SYSTAP Mapgraph for accelerated Graph Processing
SYSTAP Mapgraph for accelerated Graph Processing : In today’s always on and always connected world, the amount of data that people generate every second is huge and is growing at an incredible rate. Graphs are a way to organize this information by linking it together. Not just nodes and links, and beyond Facebook, LinkedIn, and six-degrees of Kevin Bacon, graphs occur in many important domains and markets. A social network of people and their connections, a fraud-detection system, a battlefield filled with soldiers and other resources, or a human body made of many biological systems are all examples of graphs. The potential of graph analytics is well known, but existing platforms have been limited in their ability to process this information at a large scale. The next generation of significant business, medical, and information science advances will made by those who can harness the data and the links between it quickly and cost-effectively, drawing new conclusions and making discoveries at lightning speed. SYSTAP has a new approach to processing this data, and it’s already showing impressive results. They are delivering graph analytics that process data up to 10,000 times faster using Mapgraph technology.
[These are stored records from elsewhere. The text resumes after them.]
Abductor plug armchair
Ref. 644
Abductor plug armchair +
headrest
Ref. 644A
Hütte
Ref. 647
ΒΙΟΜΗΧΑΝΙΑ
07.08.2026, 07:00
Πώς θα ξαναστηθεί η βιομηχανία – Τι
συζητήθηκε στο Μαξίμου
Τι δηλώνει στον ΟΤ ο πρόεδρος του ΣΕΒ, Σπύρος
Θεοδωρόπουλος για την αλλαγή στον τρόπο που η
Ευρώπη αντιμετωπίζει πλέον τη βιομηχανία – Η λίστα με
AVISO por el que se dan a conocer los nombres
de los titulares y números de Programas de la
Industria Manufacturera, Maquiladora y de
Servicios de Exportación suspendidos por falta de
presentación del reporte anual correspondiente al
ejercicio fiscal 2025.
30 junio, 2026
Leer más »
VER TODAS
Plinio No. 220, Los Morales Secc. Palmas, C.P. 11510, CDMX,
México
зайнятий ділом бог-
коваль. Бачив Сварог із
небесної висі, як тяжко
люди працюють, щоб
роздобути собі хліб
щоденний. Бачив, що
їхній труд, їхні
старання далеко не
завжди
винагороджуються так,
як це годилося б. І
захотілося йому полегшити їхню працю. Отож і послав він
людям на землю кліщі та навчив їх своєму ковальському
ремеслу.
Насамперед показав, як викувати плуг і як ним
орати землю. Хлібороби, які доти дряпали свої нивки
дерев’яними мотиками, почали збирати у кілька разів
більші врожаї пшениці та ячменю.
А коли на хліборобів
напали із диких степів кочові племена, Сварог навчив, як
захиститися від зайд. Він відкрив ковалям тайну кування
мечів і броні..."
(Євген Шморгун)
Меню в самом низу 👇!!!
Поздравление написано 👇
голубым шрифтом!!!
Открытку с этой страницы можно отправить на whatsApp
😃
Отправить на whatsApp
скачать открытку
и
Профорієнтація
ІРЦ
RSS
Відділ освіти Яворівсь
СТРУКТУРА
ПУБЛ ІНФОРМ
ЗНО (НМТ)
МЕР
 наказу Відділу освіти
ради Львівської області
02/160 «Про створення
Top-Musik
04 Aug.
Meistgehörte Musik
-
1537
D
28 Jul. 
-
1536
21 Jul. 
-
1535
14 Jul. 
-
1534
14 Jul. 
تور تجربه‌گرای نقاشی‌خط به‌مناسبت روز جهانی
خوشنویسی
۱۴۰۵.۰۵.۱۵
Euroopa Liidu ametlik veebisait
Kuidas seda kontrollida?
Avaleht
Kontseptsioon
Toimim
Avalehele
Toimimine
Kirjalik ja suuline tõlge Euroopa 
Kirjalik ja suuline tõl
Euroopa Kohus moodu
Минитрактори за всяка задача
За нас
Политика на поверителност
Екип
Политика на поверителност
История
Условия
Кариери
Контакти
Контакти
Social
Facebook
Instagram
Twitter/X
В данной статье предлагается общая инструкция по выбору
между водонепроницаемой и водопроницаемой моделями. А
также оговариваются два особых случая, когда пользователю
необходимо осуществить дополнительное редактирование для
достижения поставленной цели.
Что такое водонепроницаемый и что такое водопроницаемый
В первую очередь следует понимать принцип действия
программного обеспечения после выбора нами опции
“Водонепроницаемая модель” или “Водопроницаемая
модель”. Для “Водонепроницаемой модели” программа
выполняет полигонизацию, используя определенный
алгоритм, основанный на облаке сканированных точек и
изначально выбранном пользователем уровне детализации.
“Facebook is currently more than a trillion edges and we believe it takes more than 10 minutes using 200+ racks of servers to traverse their graph over a single iteration. We believe our Mapgraph technology could do it in seconds on a cluster of GPUs with similar RAM,” says Brad Bebee, CEO, SYSTAP.
Mapgraph Accelerator is a GPU-based plug-in to SYSTAP’s, open-source graph database platform, Blazegraph. Mapgraph Accelerator marries the speed of GPUs with familiar Java APIs and standardized query languages. It will provide the world’s first and best platform for building graph applications with GPU-acceleration. It will bridge the gap between the Blazegraph database platform and the GPU acceleration for graph analytics. Users of the Blazegraph platform will be able to leverage GPU-accelerated graph analytics via a Java Native Interface (JNI) and via predicates in SPARQL query. Mapgraph HPC is the application of the technology to GPU clusters where it can traverse 100 billion edge graphs in sub-second times.
MapGraph relies on three approaches working together, first, it uses parallel processing. Instead of six or eighteen computer cores processing data at one time, it uses 32,000 cores within each GPU and multiple GPUs. Second, the data is partitioned. Instead of processing every piece of data every time, the data is chunked out like a graph, so the system knows not to process the same data repeatedly. Finally, MapGraph scales to large clusters of GPUs for huge problems. It optimizes the communications between the GPUs using “overlapping communication” patterns. If the communication was not optimized, communicating across all those cores would consume much of the processing power of the system.